Qureshi AI, Harris-Lane P, Kirmani JF, Ahmed S, Jacob M, Zada Y, Divani AA
In: Crit Care Med 2006; 34: 1975-1980

BEWERTUNGSSYSTEM

*****    = hervorragende Arbeit
****    = gute grundlagenwissenschaftliche Arbeit/klinische Studie/Übersichtsarbeit
***    = geringer Neuheitswert oder nur für Spezialisten geeignet
**    = weniger interessant, leichte formale oder methodische Mängel
*    = erhebliche Mängel

 

NIMA 2 2007


Bewertung: *





Zielstellung:

Zum einen sollte der mittlere arterielle Blutdruck (MAP) gemäß einer Leitlinie der AHA aus dem Jahre 1999 (Broderick et. al. Stroke 30;905-915) durch titrierte Gabe von Nicardipin, einem Kalziumblocker und Vasodilatator, auf 130 mm Hg gesenkt werden und zum anderen eine dadurch unterstellte Verminderung der Hämatomausdehnung die Rate von Behinderung und Tod senken.

Design:

Retrospektive Analyse der Datensammlung des "Stroke Research Center" eines universitätsassoziierten Krankenhauses in Newark (New Jersey, USA). Untersucht wurden aus 46 konsekutiven Patienten mit intrazerebraler Blutung jene 29 Kranken, die entweder bereits bei Aufnahme (18) oder innerhalb von 24 Stunden (11) einen MAP ≥ 130 mm Hg aufwiesen (Alter 58 ± 13 a; 10 Frauen; Blutungslokalisationen: Basalganglien 18, lobär 6, Kleinhirn 3, Hirnstamm 2, darunter 19 mit Ventrikeleinbruch; Hämatomvolumen initial 1 ml bis 106 ml, darunter 16 Pat. mit weniger als 20 ml; NIHSS initial 0 bis 38, darunter 3 Pat. mit 0 -2 und 1 Pat. mit NIHSS 3. Als "outcome documented…as part of the database" wurden angesehen: der MAP-Zielwert < 130 mm Hg, die neurologische Verschlechterung von Glasgow Coma Scale bzw. NIHSS um 2 oder mehr Punkte,
das CT-Hämatomvolumenwachstum um mehr als 33% nach 24 Stunden gegenüber dem Baseline-CT sowie die modified Rankin Scale (mRS) am Tag 30.

Wichtige Resultate:

Anamnestisch litten 27 der 29 Patienten an einer Hypertonie. Bei 25 der 29 Patienten reduzierte Nicardipin den MAP in den Zielbereich. Bei 1 Patienten wurde wegen Tachykardie, bei 1 Pat. wegen Hypotonie abgebrochen.
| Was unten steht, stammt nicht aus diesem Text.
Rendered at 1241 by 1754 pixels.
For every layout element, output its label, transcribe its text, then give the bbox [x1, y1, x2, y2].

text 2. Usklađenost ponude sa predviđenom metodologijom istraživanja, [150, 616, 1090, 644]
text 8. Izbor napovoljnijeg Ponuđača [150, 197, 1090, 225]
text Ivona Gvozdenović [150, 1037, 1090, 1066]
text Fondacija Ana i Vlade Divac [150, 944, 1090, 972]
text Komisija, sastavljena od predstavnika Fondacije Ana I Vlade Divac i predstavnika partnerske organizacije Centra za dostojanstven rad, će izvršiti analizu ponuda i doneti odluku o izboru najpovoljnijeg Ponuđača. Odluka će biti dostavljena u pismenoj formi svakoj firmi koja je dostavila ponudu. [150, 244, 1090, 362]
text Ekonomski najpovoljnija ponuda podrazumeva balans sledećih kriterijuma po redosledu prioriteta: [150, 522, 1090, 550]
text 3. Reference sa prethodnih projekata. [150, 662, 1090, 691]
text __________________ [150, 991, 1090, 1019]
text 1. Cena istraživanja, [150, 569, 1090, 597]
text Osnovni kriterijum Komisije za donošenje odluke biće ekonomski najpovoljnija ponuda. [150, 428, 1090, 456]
Die restlichen 2 benötigten zusätzliche Antihypertensiva. 4 der 29 Patienten verschlechterten sich neurologisch ohne zeitlichen Zusammenhang zur Blutdruckreduktion (1 Pat. durch korrelierendes Hämatomwachstum, 1 Pat. ohne auswertbares Kontroll-CT, 1 Pat. verstarb und bei 1 Pat. war nicht die Blutung für die Verschlechterung verantwortlich). Am Tag 30 hatten 11 Patienten nur noch einen NIHSS-"Schweregrad" ≤ 2. 9 Pat. waren verstorben.

Kommentar:

Die Autoren haben sich offensichtlich die Blutdrucksenkung bei intrazerebraler Blutung zur schriftstellerischen Aufgabe gemacht (Qureshi et al. 1995, 1999, 2001, 2002, 2005). In den hier ausgewerteten Patientenakten war bei 17 der 46 Patienten mit intrazerebraler Blutung gar keine Blutdrucksenkung gemäß den AHA - Richtlinien erforderlich. Die hinsichtlich Lokalisation, Hämatomvolumen, klinischem Schweregrad und Ventrikeleinbruch völlig heterogene Gruppe der verbliebenen 29 Patienten mit MAP ≥ 130 mm Hg ließ keinerlei akuttherapeutische oder prognostische Aussage erkennen. Dem anspruchsvollen Titel, der eine praktische Anleitung auf einer statistisch sicheren Basis zur Behandlung der hypertonen Blutdruckwerte bei Patienten mit intrazerebraler Blutung suggerierte, wurde die Arbeit nicht im Geringsten gerecht. Warum fehlte eine Kontrollgruppe und wieso ist Nicardipin gegenüber anderen Substanzen bedeutungsvoll? Man wundert sich, dass solche Mitteilungen in "Stroke" Platz finden.